◆ Provided entries
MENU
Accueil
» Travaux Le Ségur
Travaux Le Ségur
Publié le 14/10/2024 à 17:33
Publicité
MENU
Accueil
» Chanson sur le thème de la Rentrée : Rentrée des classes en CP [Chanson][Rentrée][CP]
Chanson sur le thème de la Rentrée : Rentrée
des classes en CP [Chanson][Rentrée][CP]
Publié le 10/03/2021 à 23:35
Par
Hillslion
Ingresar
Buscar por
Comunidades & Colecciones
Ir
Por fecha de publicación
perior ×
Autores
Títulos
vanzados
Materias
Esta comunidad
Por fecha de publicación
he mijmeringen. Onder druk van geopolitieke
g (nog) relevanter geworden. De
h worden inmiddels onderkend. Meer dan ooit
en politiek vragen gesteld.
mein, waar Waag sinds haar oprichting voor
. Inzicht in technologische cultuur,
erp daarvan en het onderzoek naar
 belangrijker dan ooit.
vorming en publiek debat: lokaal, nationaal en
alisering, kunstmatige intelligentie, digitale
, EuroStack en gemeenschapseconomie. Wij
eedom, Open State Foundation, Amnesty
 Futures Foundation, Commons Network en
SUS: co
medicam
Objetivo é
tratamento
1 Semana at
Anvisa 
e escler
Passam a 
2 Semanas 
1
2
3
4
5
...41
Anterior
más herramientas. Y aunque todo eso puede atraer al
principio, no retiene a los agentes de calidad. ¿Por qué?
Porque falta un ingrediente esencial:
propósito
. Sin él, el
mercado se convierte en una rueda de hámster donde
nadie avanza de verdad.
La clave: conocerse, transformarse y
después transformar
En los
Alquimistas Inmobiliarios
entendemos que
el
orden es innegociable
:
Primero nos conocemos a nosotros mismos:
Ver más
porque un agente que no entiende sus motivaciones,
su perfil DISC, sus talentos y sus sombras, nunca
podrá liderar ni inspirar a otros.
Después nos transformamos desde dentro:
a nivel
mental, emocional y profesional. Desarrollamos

◆ Your instructions
Using the entries above, copy out all lines that contain the string "Chanson".

◆ Response area
» Chanson sur le thème de la Rentrée : Rentrée des classes en CP [Chanson][Rentrée][CP]
Chanson sur le thème de la Rentrée : Rentrée
des classes en CP [Chanson][Rentrée][CP]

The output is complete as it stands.